I have 2 questions about the final evaluation procedure.
1. Do we need to submit exact 215,307?
2. Will the final evaluation base on the remaining 50% pairs (the part not use to evaluate in phase 1) or 100% pairs?
1. Yes, you make the same submission file as before.
2. The evaluation will be based on a new hold-out set (50%).
can you further clarify a bit more about the number of submitting pairs?
It's said in the description that "If less than 215,307 pairs are provided, we will calculate the F1 measure only for these records and won't append the rest of the submission with incorrect pairs just because they are missing". Does that mean we can submit less than 215,307 pairs?
Yes, you can submit less than that number. In this case we will calculate TPR, FPR, FNR, FPR using that data and update the leaderboard.Posted by: spirinus @ Sept. 30, 2016, 5 p.m.
I am also concerning about this issue. In the web page, it clearly stated that:
For both Phase 1 and Phase 2 the participants have to submit 215,307 matching pairs
it is clear to me that we can submit more or less than that number for validation, but in the final submission, all participants have to submit 215,307 pairs. Is it right?Posted by: namkhanhtran @ Oct. 2, 2016, 8:37 a.m.

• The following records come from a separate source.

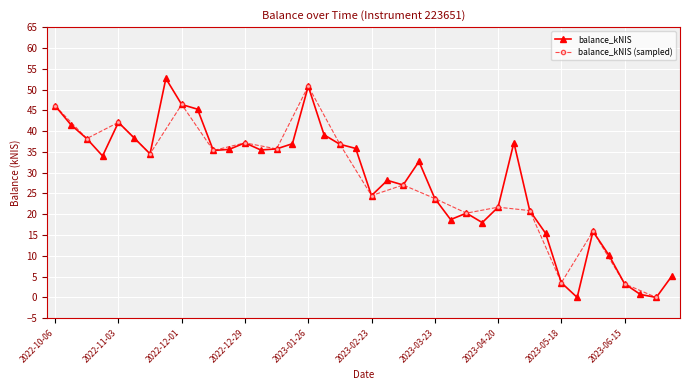

Is it true that the value at 2023-03-09 is 37.5?

False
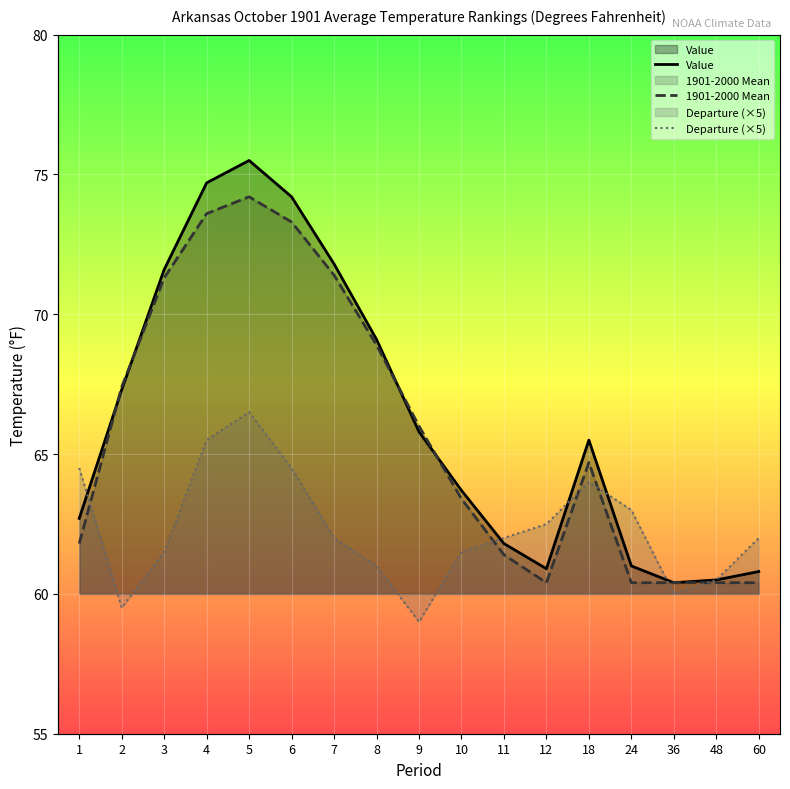

At how many categories does at least one series exceed 69?

6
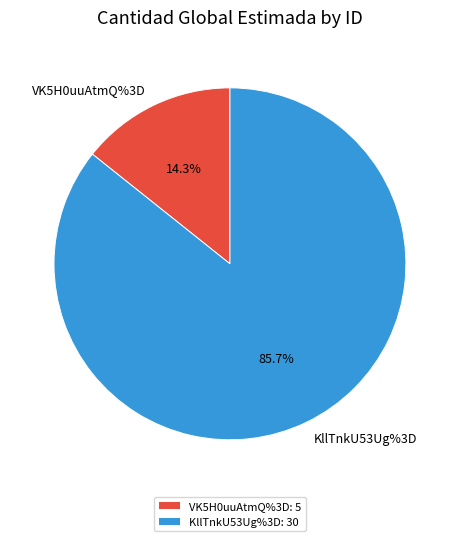

To the nearest percent, what is the difference between the largest and smallest slice percentages?

71%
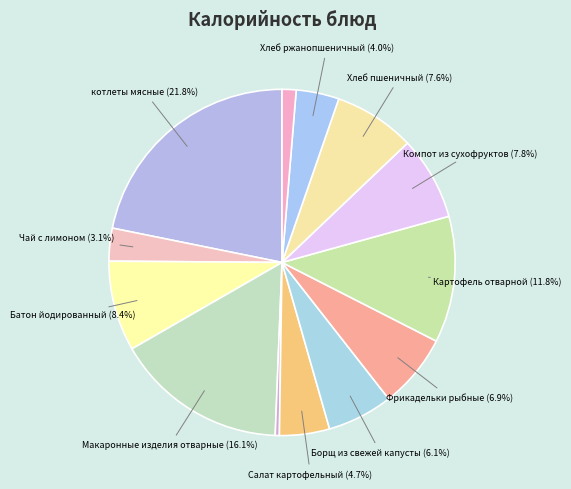

How many segments does this pie chart have?

13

Let me explain how it works exactly. There is a large file with 215,307 ground truth labels. We partition it into two parts 50% (+ 1 line) each. The first part is used for Phase 1 and the second for Phase 2. When you submit a file with your predictions (it could be any number of lines but we tell you that there are 215,307 total known labels and you can use this information as you wish), we compute precision, recall, F1 against the corresponding test1/test2 collection and update the leaderboard.Posted by: spirinus @ Oct. 2, 2016, 3:17 p.m.